People that want their ducking hradphine jacks? They are everywhere.

[–] [email protected] 1 points 4 days ago (7 children)

This is thing with not understanding how statistics work. The point is that your personal experience is biased.

These people are not passionate about phone thickness. They won't start or even have conversations about it. Specially since, for the most part, the companies are already catering to their tastes. But, if placed in front of a survey and asked to rank phone features by their importance for their purchase decisions, the overwhelming majority will rank other phones features way above a headphone jack. Most people on the planet are not audiophiles, and the majority of people perceive wires as an annoyance and an inconvenience.

That is the point of surveying and market research. To check with the actual potential buyers what is worth making. Of course it isn't a guarantee, looking here at the recent flop of the Samsung Edge. But otherwise, a single person's perception of the market will never be complete or accurate.

[–] [email protected] 2 points 4 days ago* (last edited 4 days ago) (1 children)

Audio jack isn't an audiophile thing, it's a "I don't want to pay 100$ for headphones thing"

As for thickness, it doesn't increase thickness. It is simply false, someone even retrofitted a whole audio jack into an iphone.

Nobody makes q difference between a 4mm and a 4.5mm phone, even if tgey were feature and price parity.

The reason you are giving here is made up marketing by the phone industry so they can sell earbuds.

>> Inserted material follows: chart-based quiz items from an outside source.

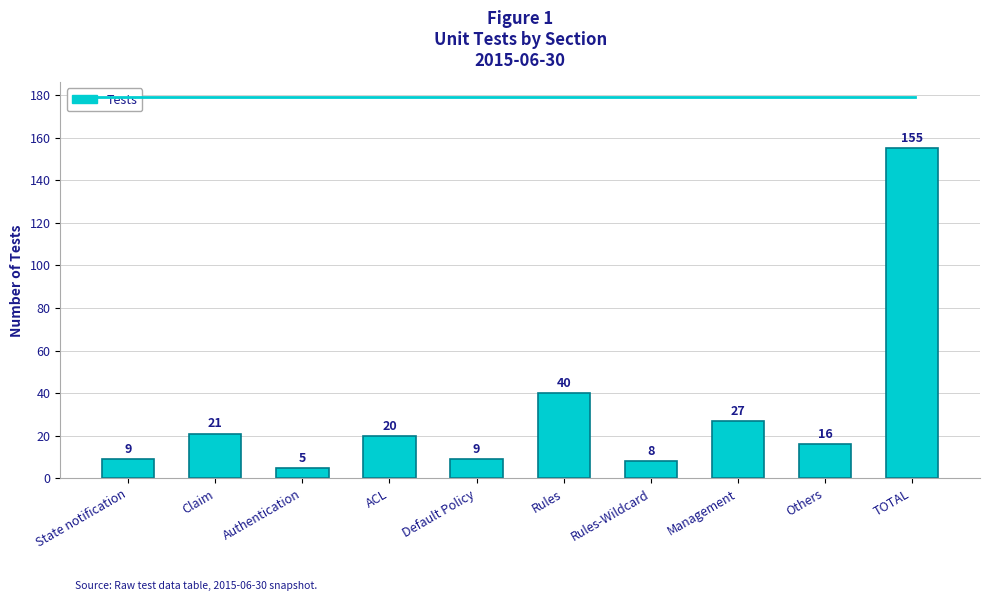

Where is the data nearest to the value 80?

Rules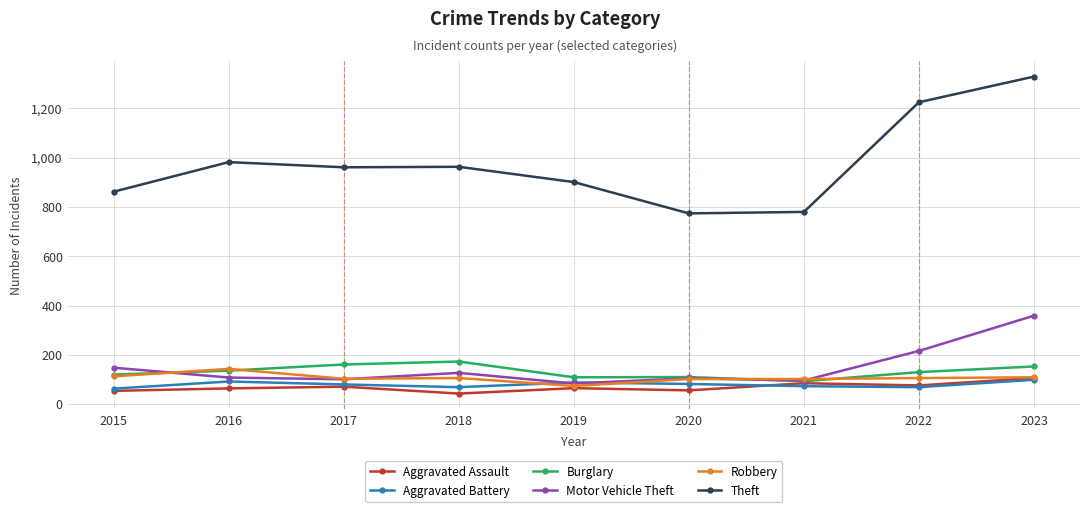

At how many categories does at least one series exceed 1007?

2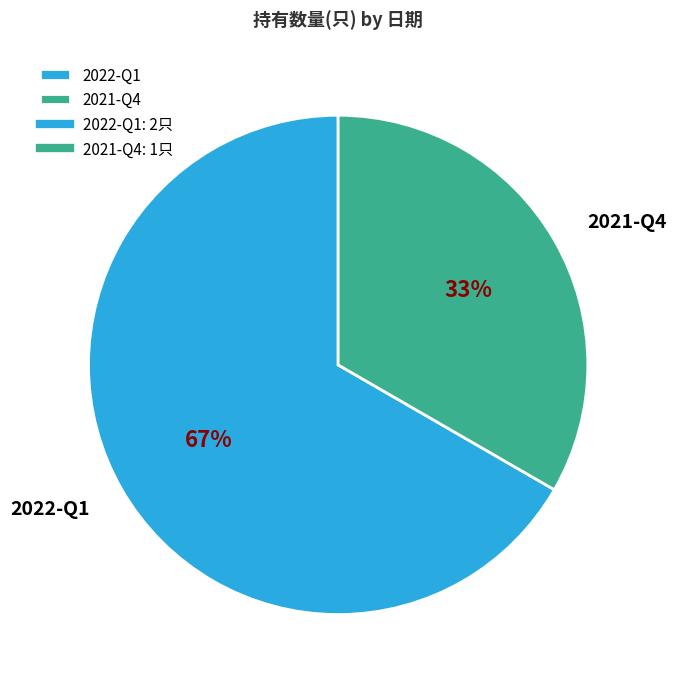

Is it true that 2021-Q4 is 23% of the pie?

False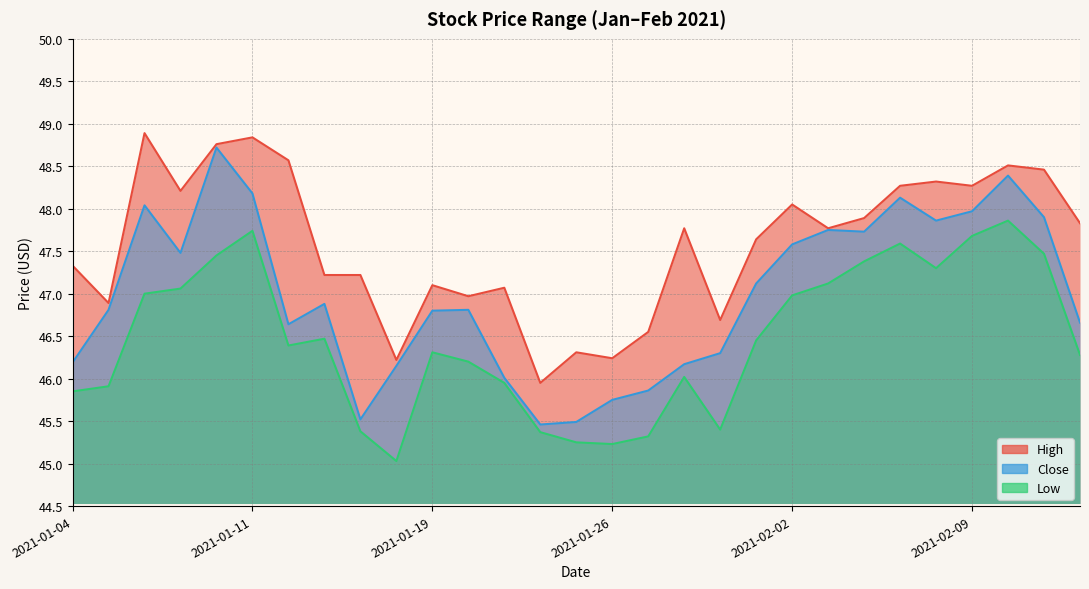

What is the sum of the Low values at 2021-01-26 and 2021-01-12?

91.6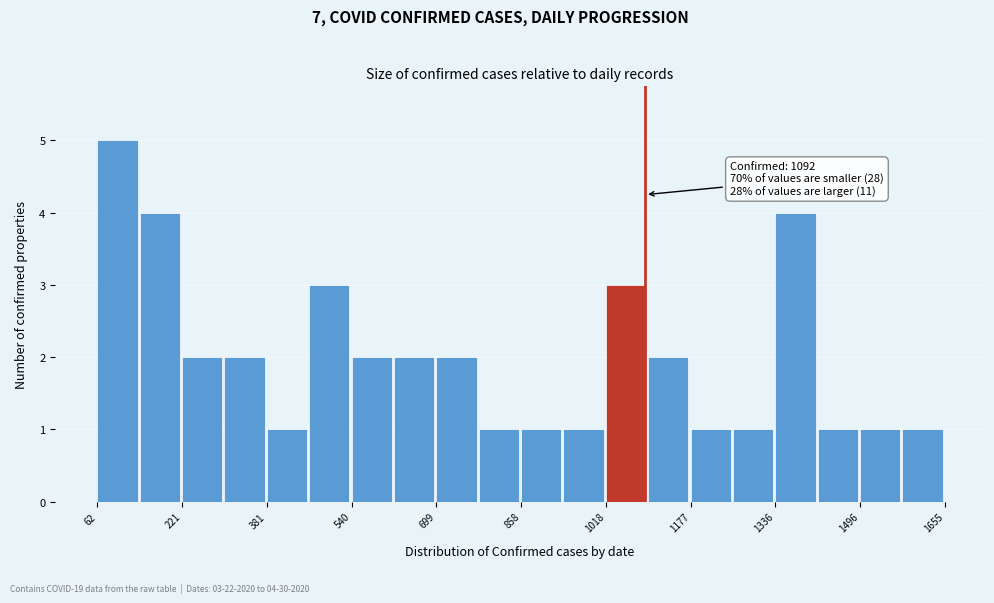

Read against the x-axis, roughly where is the centre of the tallest bar?

100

[–] [email protected] 1 points 4 days ago

I mean, yes. It is about marketing. I just think there are more people who think wires are annoying than people losing their earbuds. For every person who loses BT earbuds every 3 months, there's a person with the same pair for 3+ years who is perfectly happy with wireless quality. Companies don't care about that. They care about decisions that will reduce costs and increase their profits, and Fairphone desperately need profits. Making phones is idiotically expensive.